• [Texto exibido]:
###

Tributária

Receita mira consumidor de comércio ilegal

FÁTIMA FERNANDES
O consumidor vai estar na mira da Receita Federal nas próximas ações de fiscalização para o combate ao contrabando e à pirataria no Estado de São Paulo.
Essa é a mais nova arma do fisco para inibir a venda de produtos importados de forma ilegal no Brasil, segundo informa Guilherme Adolfo Mendes, superintendente-adjunto da Receita Federal no Estado de São Paulo.
Isso quer dizer que, durante uma blitz da Receita em lojas de shoppings, por exemplo, o consumidor poderá ser abordado por fiscais para apresentar nota fiscal, caso tenha adquirido um produto importado. "Se não apresentar ao fiscal nota no ato da compra ou após, quando estiver saindo do shopping, por exemplo, a mercadoria importada será apreendida. O consumidor terá 24 horas para levar o documento à Receita. Caso contrário, perde o produto."
A Receita Federal informa que o ato de abordar o consumidor e apreender um produto importado, caso não apresente nota fiscal, está amparado na lei nº 4.502, de 1964, que diz o seguinte: "Quando a mercadoria, sujeita ao imposto, estiver desacompanhada de documentação comprobatória de sua importação […] em poder de estabelecimentos ou de pessoas, pode ser apreendida".
O superintendente-adjunto da Receita diz que essa lei é aplicada de maneira pontual no país. A partir de agora, segundo informa, fará parte do "modus operandi" das ações de fiscalização no Estado de São Paulo, já que a importação tem aumentado no país. "O consumidor tem de ajudar a combater o contrabando", afirma.

###

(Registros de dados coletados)
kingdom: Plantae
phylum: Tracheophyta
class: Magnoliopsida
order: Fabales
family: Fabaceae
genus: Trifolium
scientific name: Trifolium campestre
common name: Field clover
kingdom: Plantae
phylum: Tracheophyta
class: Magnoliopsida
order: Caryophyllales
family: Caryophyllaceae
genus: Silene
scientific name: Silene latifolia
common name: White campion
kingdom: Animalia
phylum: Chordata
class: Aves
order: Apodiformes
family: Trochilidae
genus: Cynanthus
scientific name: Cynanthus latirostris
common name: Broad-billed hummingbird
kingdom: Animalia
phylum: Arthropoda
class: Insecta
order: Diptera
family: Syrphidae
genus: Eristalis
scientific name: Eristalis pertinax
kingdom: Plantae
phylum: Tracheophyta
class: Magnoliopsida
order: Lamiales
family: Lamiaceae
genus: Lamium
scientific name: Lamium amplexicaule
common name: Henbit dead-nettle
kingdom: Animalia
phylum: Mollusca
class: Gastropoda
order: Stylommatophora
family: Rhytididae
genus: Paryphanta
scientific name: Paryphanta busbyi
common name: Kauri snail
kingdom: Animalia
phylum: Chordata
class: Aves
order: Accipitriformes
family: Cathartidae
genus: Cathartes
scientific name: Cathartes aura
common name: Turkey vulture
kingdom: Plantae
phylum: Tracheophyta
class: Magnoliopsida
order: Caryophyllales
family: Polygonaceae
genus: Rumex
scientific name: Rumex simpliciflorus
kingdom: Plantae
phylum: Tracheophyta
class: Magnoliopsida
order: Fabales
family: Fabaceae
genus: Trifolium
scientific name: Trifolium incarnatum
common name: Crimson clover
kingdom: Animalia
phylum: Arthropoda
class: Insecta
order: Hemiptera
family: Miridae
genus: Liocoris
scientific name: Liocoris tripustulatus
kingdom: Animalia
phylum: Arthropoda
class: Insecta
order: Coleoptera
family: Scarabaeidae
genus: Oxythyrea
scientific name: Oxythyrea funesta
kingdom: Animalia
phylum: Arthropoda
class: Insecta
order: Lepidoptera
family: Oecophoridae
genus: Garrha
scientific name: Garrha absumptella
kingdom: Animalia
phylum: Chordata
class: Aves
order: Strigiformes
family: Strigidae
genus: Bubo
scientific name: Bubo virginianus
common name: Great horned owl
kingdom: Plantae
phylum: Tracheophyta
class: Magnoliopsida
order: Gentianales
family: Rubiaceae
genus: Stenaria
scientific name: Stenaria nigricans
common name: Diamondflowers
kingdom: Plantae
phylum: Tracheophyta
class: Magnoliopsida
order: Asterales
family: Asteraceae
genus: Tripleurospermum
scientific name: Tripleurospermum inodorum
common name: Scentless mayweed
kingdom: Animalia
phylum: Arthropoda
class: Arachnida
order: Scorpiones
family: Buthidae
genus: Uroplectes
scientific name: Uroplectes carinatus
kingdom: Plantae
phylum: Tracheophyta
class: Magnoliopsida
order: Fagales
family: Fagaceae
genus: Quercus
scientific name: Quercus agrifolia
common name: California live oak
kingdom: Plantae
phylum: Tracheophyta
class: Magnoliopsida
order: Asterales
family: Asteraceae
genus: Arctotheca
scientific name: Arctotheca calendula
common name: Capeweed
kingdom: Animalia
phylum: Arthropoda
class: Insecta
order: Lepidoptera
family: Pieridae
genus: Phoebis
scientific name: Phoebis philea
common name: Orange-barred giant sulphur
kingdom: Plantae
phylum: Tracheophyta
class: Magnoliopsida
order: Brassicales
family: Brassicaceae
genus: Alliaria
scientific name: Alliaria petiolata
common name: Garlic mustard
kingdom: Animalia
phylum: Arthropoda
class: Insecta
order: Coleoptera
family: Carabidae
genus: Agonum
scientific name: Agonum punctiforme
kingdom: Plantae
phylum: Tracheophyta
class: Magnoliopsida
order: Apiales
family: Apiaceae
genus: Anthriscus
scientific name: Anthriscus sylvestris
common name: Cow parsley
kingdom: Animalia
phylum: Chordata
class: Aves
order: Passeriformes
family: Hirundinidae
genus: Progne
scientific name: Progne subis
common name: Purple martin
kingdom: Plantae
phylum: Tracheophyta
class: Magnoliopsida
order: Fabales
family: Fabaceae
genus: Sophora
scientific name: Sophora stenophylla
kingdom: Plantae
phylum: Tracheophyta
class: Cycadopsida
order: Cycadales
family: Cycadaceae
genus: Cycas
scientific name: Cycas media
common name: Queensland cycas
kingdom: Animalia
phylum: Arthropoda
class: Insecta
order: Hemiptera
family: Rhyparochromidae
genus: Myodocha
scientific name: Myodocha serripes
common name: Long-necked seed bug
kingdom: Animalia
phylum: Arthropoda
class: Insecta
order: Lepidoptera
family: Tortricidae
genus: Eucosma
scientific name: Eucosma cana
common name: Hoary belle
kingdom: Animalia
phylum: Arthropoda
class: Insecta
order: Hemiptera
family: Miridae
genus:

###

• [Requisito 1]:
Em qual lei, segundo a reportagem sobre a fiscalização da Receita, se ampara o ato de abordar o consumidor e apreender o produto importado sem nota fiscal?
• [Requisito 2]:
Prolongue a reportagem sobre a fiscalização da Receita a partir da última frase apresentada.
Os registros constituem um material à parte.

• [Resposta escrita 1]:
Na lei nº 4.502, de 1964.

• [Resposta escrita 2]:
No entender da Receita, se o consumidor pedir nota fiscal em cada compra, pressionará o comércio a trabalhar de forma legal. "Se comprar um importado sem documento fiscal, estará praticando um ato ilícito como o lojista."
A Receita Federal informa que estará de olho no consumidor nas próximas ações de fiscalização. Ontem, ela realizou blitz no Promocenter, centro comercial instalado na rua Augusta, em conjunto com a Secretaria da Fazenda do Estado de São Paulo,
Por volta das 14h, 36 fiscais foram ao Promocenter para fiscalizar 11 lojas. Tinham indícios de que elas vendiam produtos importados de forma ilegal e não possuíam inscrição estadual.
Nas 11 lojas, os fiscais apreenderam produtos eletroeletrônicos, óculos, CDs virgens e tocadores de MP3. Os lojistas não comprovaram a origem das mercadorias durante a fiscalização, o que poderão fazer nos próximos dias.
Assim que os fiscais chegaram ao centro comercial, que já havia sido fiscalizado em dezembro do ano passado, durante a Operação Sagitário, muitas lojas fecharam as portas. Como não havia mandados judiciais, os fiscais não puderam entrar nos boxes.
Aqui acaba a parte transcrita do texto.